Blade didn't know the quarter nearly as well as he knew the waterfront. The wooded villas and estates around him could easily hide an ambush. But he had no choice. If Duke Tymgur's agent seriously wanted to do business, that was fine. If he was setting a trap-well, no one could ask better proof of the Duke's treachery than an effort to murder the agent probing into his affairs. Blade hoped that if there was a trap, he could spring it and make his escape. He remembered what he had told Alanyra about getting the word out.

He had taken and was taking all the precautions he could think of. For the last mile he had followed a wandering, unpredictable course toward the rendezvous, to throw off anyone trying to follow him. He avoided patches of light as though they were quicksand and watched from the shadows each time he rounded a corner. His eyes flickered endlessly from side to side, his footsteps were light, and his hand was never far from his sword hilt.

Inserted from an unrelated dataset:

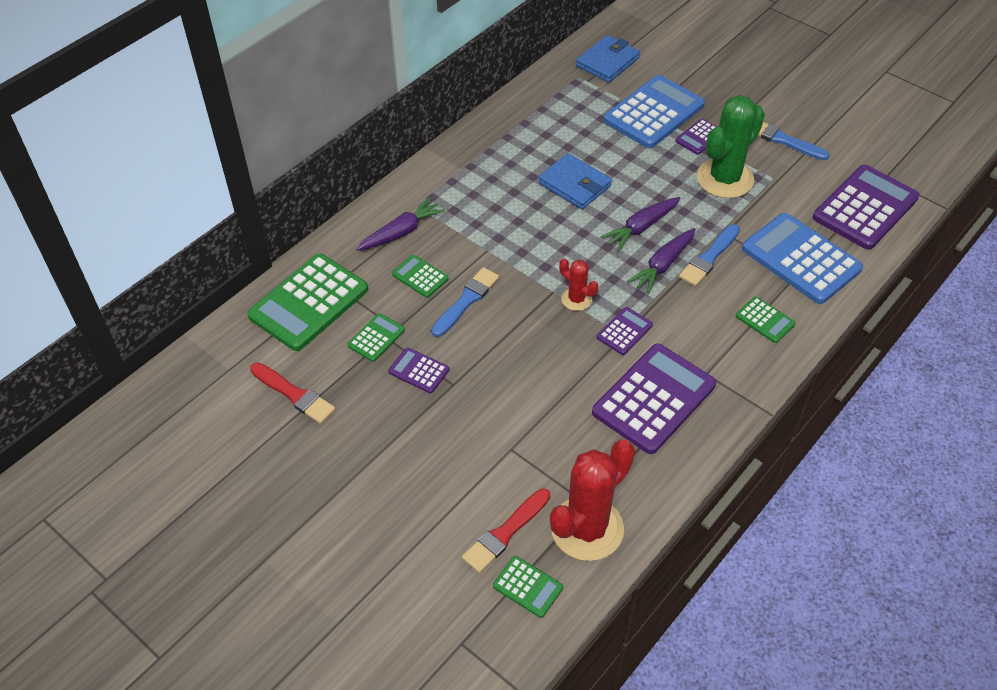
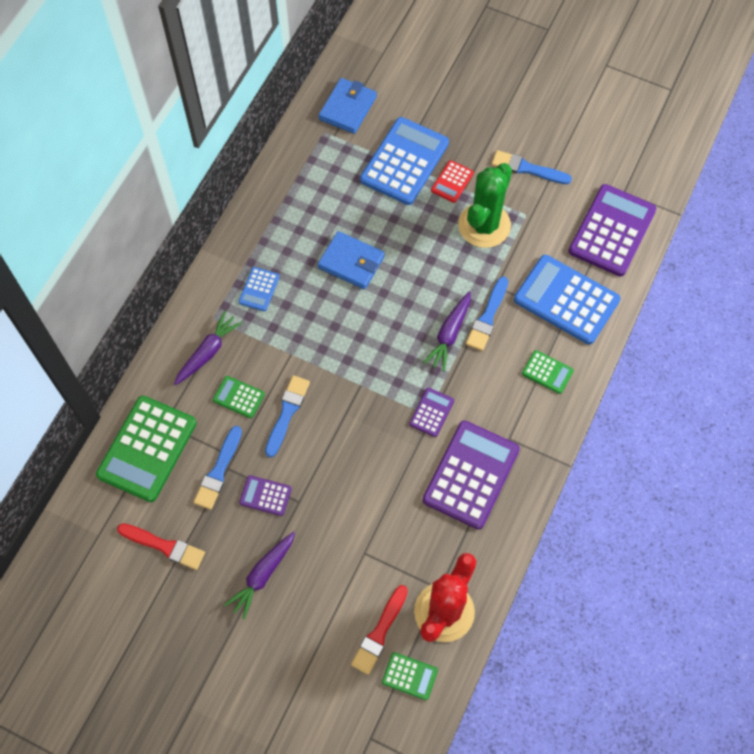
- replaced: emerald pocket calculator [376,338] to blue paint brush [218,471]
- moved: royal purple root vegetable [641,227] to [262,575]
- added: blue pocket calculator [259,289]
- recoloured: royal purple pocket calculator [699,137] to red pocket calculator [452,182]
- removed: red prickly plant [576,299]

He wore a short-sword and a broadsword on his belt, and all of his garments from hood to boots were dark gray or black. Under his tunic he wore a shirt of fine mail that would keep out all daggers and most swords. In sheaths at wrists and ankles, Blade carried four knives equally well-suited for stabbing or throwing. If there was a better concealed weapon than a good knife for silent killing in any dimension, Blade hadn't met it.

He also carried three signal pots in a pouch on his belt. Thrown down hard, they broke, ignited, and poured out vast clouds of thick greenish-white smoke. They made a signal clearly visible by day. By night they could also make a fleeing man invisible in a moment. Blade wasn't sure whether he was going to be cat or mouse in this game. But he knew that he might change from one to the other in a matter of seconds.

He checked behind him, looking down the street and then searching the wall tops to the left and right of him. No movement, not even a prowling cat or a waving branch. Blade took advantage of the pool of shadow to do a few limbering-up exercises. Then he stalked on.

He came to the street that led to the agent's villa. He flattened himself against the base of a vine-grown wall. The street stretched out of sight, the gate of the villa clearly visible in the moonlight. There was no other light in the street and none visible through the trees rising above the villa wall. But there was plenty of light for an archer to aim by, and the street was open and bare of cover.

He wasn't going to walk down that street, an easy target for any archer lying in wait. If the agent was honest, and Blade's cautious approach made him uneasy, that was too bad. He could always say that he suspected the villa was being watched by the Emperor's agents. (Probably it was. And suppose they chose this moment to move in? That would solve the problem of Duke Tymgur, to be sure. But it wouldn't be much help to Blade if the Emperor's men stabbed first and asked questions afterward.)

Blade waited until a patch of cloud drifted across the moon. Then he flitted catfooted by the crossroads and dove into a ditch. Now he was at the foot of the villa's wall, around the corner from the gate.

Blade looked up, to the top of the wall. It was no more than eight feet high, overgrown with vines and jostled by small trees. He could see no spikes on top. He waited for another moment of dimmed moonlight. Then he was up the wall with a rush.